Anna Kwiecień, sołtyska Chałupek, zastrzegła w gminie numer telefonu. Odezwały się nawet szkolne koleżanki, że dobrze wygląda. Opowiadała telewizjom, że: jest 3 marca, godz. 20.57, w pokoju z widokiem na tory oglądają rodzinnie „X Factor”, jak wjeżdżają na siebie – mówiąc językiem tutejszym – Warszawa i Kraków. Gdy ona „robi” kilka pierwszych telefonów, chłopi już lecą w kierunku torów, baby na podwórko sołtyski, gdzie nazajutrz w garażu miały celebrować Dzień Kobiet, bo ósmy wypadał w dniu powszednim, a czwarty był w akurat w sobotę. Już był rozłożony niepsujący się poczęstunek typu kawa, herbata, drożdżowe, jednorazowe kubki. Idealne zaplecze dla pasażerów wychodzących o własnych siłach. Do szkoły we wsi Goleniowy spontanicznie biegną kucharki.

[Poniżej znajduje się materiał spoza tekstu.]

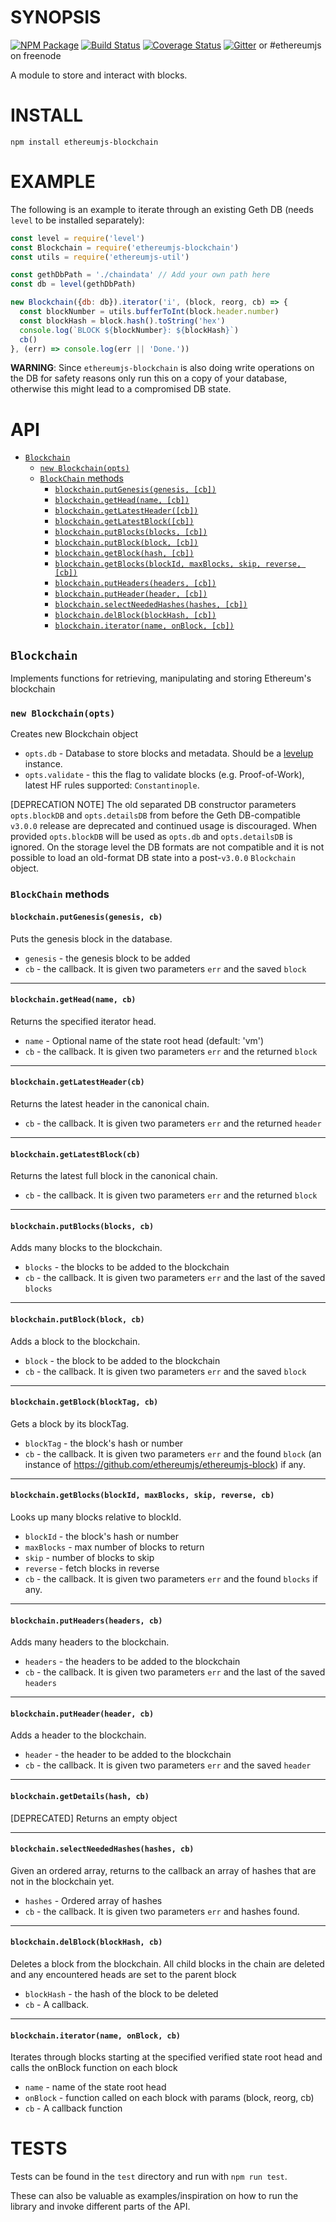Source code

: # SYNOPSIS
[![NPM Package](https://img.shields.io/npm/v/ethereumjs-blockchain.svg?style=flat-square)](https://www.npmjs.org/package/ethereumjs-blockchain)
[![Build Status](https://travis-ci.org/ethereumjs/ethereumjs-blockchain.svg?branch=master)](https://travis-ci.org/ethereumjs/ethereumjs-blockchain)
[![Coverage Status](https://img.shields.io/coveralls/ethereumjs/ethereumjs-blockchain.svg?style=flat-square)](https://coveralls.io/r/ethereumjs/ethereumjs-blockchain)
[![Gitter](https://badges.gitter.im/Join%20Chat.svg)](https://gitter.im/ethereum/ethereumjs-lib?utm_source=badge&utm_medium=badge&utm_campaign=pr-badge) or #ethereumjs on freenode

A module to store and interact with blocks.

# INSTALL
`npm install ethereumjs-blockchain`

# EXAMPLE

The following is an example to iterate through an existing Geth DB (needs ``level`` to be
installed separately):

```javascript
const level = require('level')
const Blockchain = require('ethereumjs-blockchain')
const utils = require('ethereumjs-util')

const gethDbPath = './chaindata' // Add your own path here
const db = level(gethDbPath)

new Blockchain({db: db}).iterator('i', (block, reorg, cb) => {
  const blockNumber = utils.bufferToInt(block.header.number)
  const blockHash = block.hash().toString('hex')
  console.log(`BLOCK ${blockNumber}: ${blockHash}`)
  cb()
}, (err) => console.log(err || 'Done.'))
```

**WARNING**: Since ``ethereumjs-blockchain`` is also doing write operations
on the DB for safety reasons only run this on a copy of your database, otherwise this might lead
to a compromised DB state.

# API

- [`Blockchain`](#blockchain)
    - [`new Blockchain(opts)`](#new-blockchainblockdb-detailsdb)
    - [`BlockChain` methods](#blockchain-methods)
        - [`blockchain.putGenesis(genesis, [cb])`](#blockchainputgenesisgenesis-cb)
        - [`blockchain.getHead(name, [cb])`](#blockchaingetheadname-cb)
        - [`blockchain.getLatestHeader([cb])`](#blockchaingetlatestheadercb)
        - [`blockchain.getLatestBlock([cb])`](#blockchaingetlatestblockcb)
        - [`blockchain.putBlocks(blocks, [cb])`](#blockchainputblocksblocks-cb)
        - [`blockchain.putBlock(block, [cb])`](#blockchainputblockblock-cb)
        - [`blockchain.getBlock(hash, [cb])`](#blockchaingetblockhash-cb)
        - [`blockchain.getBlocks(blockId, maxBlocks, skip, reverse, [cb])`](#blockchaingetblocksblockid-maxblocks-skip-reverse-cb)
        - [`blockchain.putHeaders(headers, [cb])`](#blockchainputheadersheaders-cb)
        - [`blockchain.putHeader(header, [cb])`](#blockchainputheaderheader-cb)
        - [`blockchain.selectNeededHashes(hashes, [cb])`](#blockchainselectneededhasheshashes-cb)
        - [`blockchain.delBlock(blockHash, [cb])`](#blockchaindelblockblockhash-cb)
        - [`blockchain.iterator(name, onBlock, [cb])`](#blockchainiteratorname-onblock-cb)        

## `Blockchain`
Implements functions for retrieving, manipulating and storing Ethereum's blockchain

### `new Blockchain(opts)`
Creates new Blockchain object
- `opts.db` - Database to store blocks and metadata. Should be a [levelup](https://github.com/rvagg/node-levelup) instance.
- `opts.validate` - this the flag to validate blocks (e.g. Proof-of-Work), latest HF rules supported: ``Constantinople``.

[DEPRECATION NOTE]
The old separated DB constructor parameters `opts.blockDB` and `opts.detailsDB` from before the Geth DB-compatible ``v3.0.0`` release are deprecated and continued usage is discouraged. When provided `opts.blockDB` will be used
as `opts.db` and `opts.detailsDB` is ignored. On the storage level the DB formats are not compatible and it is not
possible to load an old-format DB state into a post-``v3.0.0`` ``Blockchain`` object.

### `BlockChain` methods

#### `blockchain.putGenesis(genesis, cb)`
Puts the genesis block in the database.
- `genesis` - the genesis block to be added
- `cb` - the callback. It is given two parameters `err` and the saved `block`

--------------------------------------------------------

#### `blockchain.getHead(name, cb)`
Returns the specified iterator head.
- `name` - Optional name of the state root head (default: 'vm')
- `cb` - the callback. It is given two parameters `err` and the returned `block`

--------------------------------------------------------

#### `blockchain.getLatestHeader(cb)`
Returns the latest header in the canonical chain.
- `cb` - the callback. It is given two parameters `err` and the returned `header`

--------------------------------------------------------

#### `blockchain.getLatestBlock(cb)`
Returns the latest full block in the canonical chain.
- `cb` - the callback. It is given two parameters `err` and the returned `block`

--------------------------------------------------------

#### `blockchain.putBlocks(blocks, cb)`
Adds many blocks to the blockchain.
- `blocks` - the blocks to be added to the blockchain
- `cb` - the callback. It is given two parameters `err` and the last of the saved `blocks`
--------------------------------------------------------

#### `blockchain.putBlock(block, cb)`
Adds a block to the blockchain.
- `block` - the block to be added to the blockchain
- `cb` - the callback. It is given two parameters `err` and the saved `block`

--------------------------------------------------------

#### `blockchain.getBlock(blockTag, cb)`
Gets a block by its blockTag.
- `blockTag`  - the block's hash or number
- `cb` - the callback. It is given two parameters `err` and the found `block` (an instance of https://github.com/ethereumjs/ethereumjs-block) if any.

--------------------------------------------------------

#### `blockchain.getBlocks(blockId, maxBlocks, skip, reverse, cb)`
Looks up many blocks relative to blockId.
- `blockId` - the block's hash or number
- `maxBlocks` - max number of blocks to return
- `skip` - number of blocks to skip
- `reverse` - fetch blocks in reverse
- `cb` - the callback. It is given two parameters `err` and the found `blocks` if any.

--------------------------------------------------------

#### `blockchain.putHeaders(headers, cb)`
Adds many headers to the blockchain.
- `headers` - the headers to be added to the blockchain
- `cb` - the callback. It is given two parameters `err` and the last of the saved `headers`
--------------------------------------------------------

#### `blockchain.putHeader(header, cb)`
Adds a header to the blockchain.
- `header` - the header to be added to the blockchain
- `cb` - the callback. It is given two parameters `err` and the saved `header`

--------------------------------------------------------

#### `blockchain.getDetails(hash, cb)`
[DEPRECATED] Returns an empty object

--------------------------------------------------------

#### `blockchain.selectNeededHashes(hashes, cb)`
Given an ordered array, returns to the callback an array of hashes that are not in the blockchain yet.
- `hashes`  - Ordered array of hashes
- `cb` - the callback. It is given two parameters `err` and hashes found.

--------------------------------------------------------

#### `blockchain.delBlock(blockHash, cb)`
Deletes a block from the blockchain. All child blocks in the chain are deleted and any encountered heads are set to the parent block
- `blockHash`  - the hash of the block to be deleted
- `cb` - A callback.

--------------------------------------------------------

#### `blockchain.iterator(name, onBlock, cb)`
Iterates through blocks starting at the specified verified state root head and calls the onBlock function on each block
- `name` - name of the state root head
- `onBlock` - function called on each block with params (block, reorg, cb)
- `cb` - A callback function

# TESTS

Tests can be found in the ``test`` directory and run with ``npm run test``.

These can also be valuable as examples/inspiration on how to run the library and invoke different parts of the API.
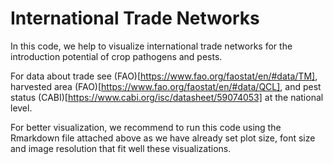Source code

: # International Trade Networks
 In this code, we help to visualize international trade networks for the introduction potential of crop pathogens and pests.
 
For data about trade see (FAO)[https://www.fao.org/faostat/en/#data/TM], harvested area (FAO)[https://www.fao.org/faostat/en/#data/QCL], and pest status (CABI)[https://www.cabi.org/isc/datasheet/59074053] at the national level.

For better visualization, we recommend to run this code using the Rmarkdown file attached above as we have already set plot size, font size and image resolution that fit well these visualizations.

Pierwszy raz w historii Chałupek korkuje się nieasfaltowa droga wiejska. Na ścierniskach parkują limuzyny premiera, posłów tutejszej ziemi, marszałków, trzech wojewodów (wieś leży na styku województw). Obiecywano, odbyto żałobę narodową, urządzono liczne gale, na których wręczano ratującym listy gratulacyjne plus medale „za zasługi dla województwa śląskiego”. Sołtyska pamięta, jak szła przez aulę Urzędu Marszałkowskiego w Katowicach – a długa owacja jest wrażeniem niesamowitym – i jak musiała uważać, żeby się nie potknąć.
16 pasażerów – mówiąc językiem ratowniczym – zginęło, nie zdążywszy mrugnąć okiem. Okaleczonych zostało co najmniej kilkunastu. Upomina się o nich tylko flaga wbita w ziemię na znak dla przejeżdżających pociągów, żeby zaryczeć klaksonem ku pamięci.